I told my husband I was going to play hooky from church today, and explained about the liturgy where God had stood me up. “Christians are told all this stuff about how much God wants to have a ‘relationship’ with humanity, but then you can’t even count on Him to show up,” I said. “Maybe God is making overtures to me all the time and I’m too caught up in my own reality to see it, but it annoys me that when I’m actually making the effort, it’s still a total crapshoot.”

“Well, how much time during the week do you actually spend praying and stuff?” my husband asked. “Maybe you’re putting too much pressure on a certain day of the week.”

I glared at him. “Look,” I said. “My point is, God is . . . capricious.”

You’re capricious,” he said. “Your religious life has been very capricious.”

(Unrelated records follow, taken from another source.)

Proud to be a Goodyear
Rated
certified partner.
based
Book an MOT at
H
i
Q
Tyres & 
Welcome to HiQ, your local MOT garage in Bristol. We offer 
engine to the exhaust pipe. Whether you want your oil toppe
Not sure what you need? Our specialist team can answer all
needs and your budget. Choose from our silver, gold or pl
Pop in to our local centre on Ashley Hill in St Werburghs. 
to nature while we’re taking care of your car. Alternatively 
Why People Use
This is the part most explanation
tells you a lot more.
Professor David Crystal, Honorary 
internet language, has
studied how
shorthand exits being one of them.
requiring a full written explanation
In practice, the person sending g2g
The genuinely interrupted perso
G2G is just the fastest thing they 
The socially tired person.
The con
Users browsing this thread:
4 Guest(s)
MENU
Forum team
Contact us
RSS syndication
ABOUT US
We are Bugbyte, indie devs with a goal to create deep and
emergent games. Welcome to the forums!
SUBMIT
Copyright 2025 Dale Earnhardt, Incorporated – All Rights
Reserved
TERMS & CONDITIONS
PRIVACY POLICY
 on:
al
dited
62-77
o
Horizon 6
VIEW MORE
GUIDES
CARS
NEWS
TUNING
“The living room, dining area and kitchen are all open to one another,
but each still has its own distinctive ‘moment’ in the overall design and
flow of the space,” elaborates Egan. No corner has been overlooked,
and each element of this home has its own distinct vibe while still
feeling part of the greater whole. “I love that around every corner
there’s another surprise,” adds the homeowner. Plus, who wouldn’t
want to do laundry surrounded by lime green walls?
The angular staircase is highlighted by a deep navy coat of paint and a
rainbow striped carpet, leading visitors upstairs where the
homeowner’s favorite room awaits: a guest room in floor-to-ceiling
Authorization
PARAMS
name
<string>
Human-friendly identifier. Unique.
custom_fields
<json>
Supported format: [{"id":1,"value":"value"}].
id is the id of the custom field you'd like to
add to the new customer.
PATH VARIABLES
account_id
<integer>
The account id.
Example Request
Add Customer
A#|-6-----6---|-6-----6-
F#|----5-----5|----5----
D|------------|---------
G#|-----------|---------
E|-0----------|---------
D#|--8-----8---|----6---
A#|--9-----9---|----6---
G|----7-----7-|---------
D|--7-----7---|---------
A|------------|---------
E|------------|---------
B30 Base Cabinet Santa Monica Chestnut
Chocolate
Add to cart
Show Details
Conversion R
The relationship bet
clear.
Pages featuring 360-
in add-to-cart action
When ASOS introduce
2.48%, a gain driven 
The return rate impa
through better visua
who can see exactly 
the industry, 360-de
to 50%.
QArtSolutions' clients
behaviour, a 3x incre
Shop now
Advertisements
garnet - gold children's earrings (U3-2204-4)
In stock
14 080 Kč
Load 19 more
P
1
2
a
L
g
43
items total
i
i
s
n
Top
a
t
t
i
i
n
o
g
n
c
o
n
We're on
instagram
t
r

This made me laugh. He’s totally right.

But here is the nut of the problem for myself and anyone who has ever attempted to perceive God: the inescapable human tendency to “make God in our own image.” Consider the warmongering fundamentalists of every religious sect, ever. Consider the past week’s news headlines. If we can only perceive God as a function of ourselves, then what? It seems the best we can hope for is a few strange moments when our conceits are stripped away and we are left with raw wonder.

I suppose that in the end, I stayed home this morning out of instinct. I don’t want to get into the habit of thinking or behaving like there’s only one way to access God—precisely because I know God to be capricious, I know I must leave room for surprises. The Eastern Orthodox way of worshiping is so ritualistic, I worry that once the novelty has worn off, it will become rote and uninspired. Maybe this has already started to happen.

So today I look for God in the rain, and in Rachmaninov.